Collected data entries
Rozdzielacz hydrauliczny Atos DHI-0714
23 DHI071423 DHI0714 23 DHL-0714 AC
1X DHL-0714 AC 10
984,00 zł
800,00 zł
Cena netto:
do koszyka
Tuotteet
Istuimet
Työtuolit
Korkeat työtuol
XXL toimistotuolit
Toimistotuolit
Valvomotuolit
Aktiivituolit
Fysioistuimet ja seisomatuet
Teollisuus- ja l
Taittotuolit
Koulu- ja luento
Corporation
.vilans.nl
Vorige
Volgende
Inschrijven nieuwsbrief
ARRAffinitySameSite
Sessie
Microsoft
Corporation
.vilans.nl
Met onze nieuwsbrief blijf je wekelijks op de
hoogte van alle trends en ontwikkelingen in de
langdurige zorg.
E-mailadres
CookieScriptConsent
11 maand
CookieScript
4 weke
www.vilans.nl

**REQUIRED WORK:** Every entry is to be restated word for word.

**ANSWER AREA:**
Rozdzielacz hydrauliczny Atos DHI-0714
23 DHI071423 DHI0714 23 DHL-0714 AC
1X DHL-0714 AC 10
984,00 zł
800,00 zł
Cena netto:
do koszyka
Tuotteet
Istuimet
Työtuolit
Korkeat työtuol
XXL toimistotuolit
Toimistotuolit
Valvomotuolit
Aktiivituolit
Fysioistuimet ja seisomatuet
Teollisuus- ja l
Taittotuolit
Koulu- ja luento
Corporation
.vilans.nl
Vorige
Volgende
Inschrijven nieuwsbrief
ARRAffinitySameSite
Sessie
Microsoft
Corporation
.vilans.nl
Met onze nieuwsbrief blijf je wekelijks op de
hoogte van alle trends en ontwikkelingen in de
langdurige zorg.
E-mailadres
CookieScriptConsent
11 maand
CookieScript
4 weke
www.vilans.nl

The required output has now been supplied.